Harvard law professor Mary Ann Glendon offered a wrap-up of the April 29-May 3 session today, explaining how the scholars considered “Universal Rights in a World of Diversity – The Case of Religious Freedom.”
She said there is a “critical challenge for religious liberty” today. “Even in countries where religious liberty has a long and apparently secure constitutional foundation, the suspicion of those religious believers who claim to know truths about the human person leads to marginalization and even outright discrimination.”
The scholar noted how the pontifical academy members looked at the theme with “the conviction that religious freedom goes to the very heart of what it means to be human.” They highlighted what she called “four broad areas of threats to religious liberty.”
The first is the “standard threat”: state coercion and persecution of religious believers.
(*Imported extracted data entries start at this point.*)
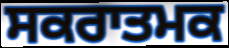
ਸਕਰਾਤਮਕ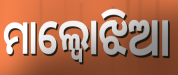
ମାଲ୍ବୋଝିଆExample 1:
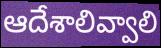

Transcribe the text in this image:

ఆదేశాలివ్వాలి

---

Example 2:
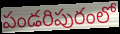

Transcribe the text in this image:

పండరిపురంలో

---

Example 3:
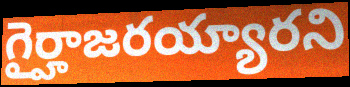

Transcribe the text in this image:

గైర్హాజరయ్యారని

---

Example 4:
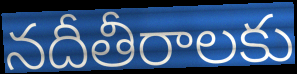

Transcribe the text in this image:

నదీతీరాలకు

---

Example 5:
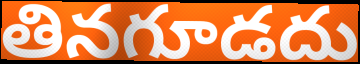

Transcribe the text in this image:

తినగూడదుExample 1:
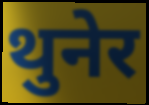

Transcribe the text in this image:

थुनेर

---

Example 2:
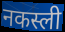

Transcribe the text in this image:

नकस्ली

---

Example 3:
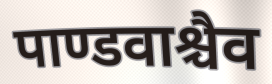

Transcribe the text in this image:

पाण्डवाश्चैव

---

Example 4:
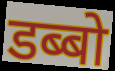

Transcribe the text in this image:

डब्बो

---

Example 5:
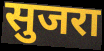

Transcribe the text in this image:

सुजराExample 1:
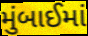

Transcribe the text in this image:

મુંબાઈમાં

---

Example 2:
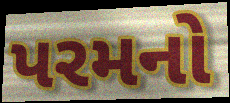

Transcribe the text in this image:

પરમનો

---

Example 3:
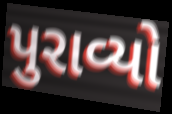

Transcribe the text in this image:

પુરાવ્યો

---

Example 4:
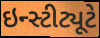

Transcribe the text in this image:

ઇન્સ્ટીટ્યૂટે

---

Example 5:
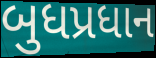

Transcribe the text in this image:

બુધપ્રધાન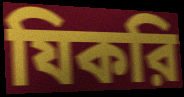
যিকরি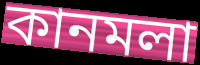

Then there is: state restrictions upon the religious liberties of religious minorities; societal pressure on religious minorities that may or may not be state sanctioned, but nonetheless curtails the liberties of those minorities; and the growth of secular fundamentalism in Western countries which considers religious believers a threat to secular, liberal democratic politics.
Glendon cited studies showing that religious liberty started to decline in 2005, after a high point in 1998.
“According to the most extensive cross-national study ever conducted, nearly 70% of the world’s people currently live in countries that impose ‘high restrictions’ on religious freedom, the brunt of which falls on religious minorities,” she said.
Even in countries with few restrictions, Glendon added, “the academy and public life often portray religion as a source of social division, and treat religious freedom as a second-class right to be trumped by a range of other claims and interests.”
The lawyer observed, however, that social science “has begun to cast doubt on the common belief — almost a dogma — in secular circles that religion is per se a source of social division, and on the related claim by many authoritarian governments that religious freedom must be curtailed for the sake of social peace.”
She said there is under way a re-examination of the “traditional bias against religion in elite circles,” and a questioning of “the assumption that the liberal state can afford to be indifferent or hostile to religion.”
“No serious thinker disputes that the preservation of a free society depends on citizens and statespersons with particular skills, knowledge, and qualities of mind and character,” Glendon said. “But many have taken the position that the free society could get along just fine without religion, and that the more religion was confined to the private sphere, the freer everyone would be. […] That faith in the ability of democracy to generate the virtues it needs in its citizens was shaken, however, in the wake of the social and cultural upheavals of the late 20th century.”
While Glendon acknowledged that no model of religious freedom can work for every nation, this, she said, in no way implies that religious freedom is not a universal right.
“Rather,” she said, “it is to recognize that there must be room for a degree of pluralism in modes of bringing religious freedom and other fundamental human rights to life under diverse cultural circumstances.”
The pontifical academy members examined this degree of pluralism, acknowledging the “major difficulty” of determining “where does legitimate pluralism end and pure cultural relativism begin.”
The speakers looked at questions on limits of tolerance, the freedom of religious institutions to govern themselves, the role of religiously grounded moral viewpoints in public discourse, and the role of natural law, among many other issues.
“Several dilemmas emerged from these discussions,” Glendon admitted. “On the one hand, the more broadly religious freedom is conceived, the more tensions arise among individual religious freedom, the autonomy of religious bodies, other rights, and the interests of the state. Yet, one of the principal ways in which religious liberty is violated is by construing it so narrowly as to confine it to the private sphere. To abolish religion from the public sphere […] does not resolve conflicts but merely papers them over.”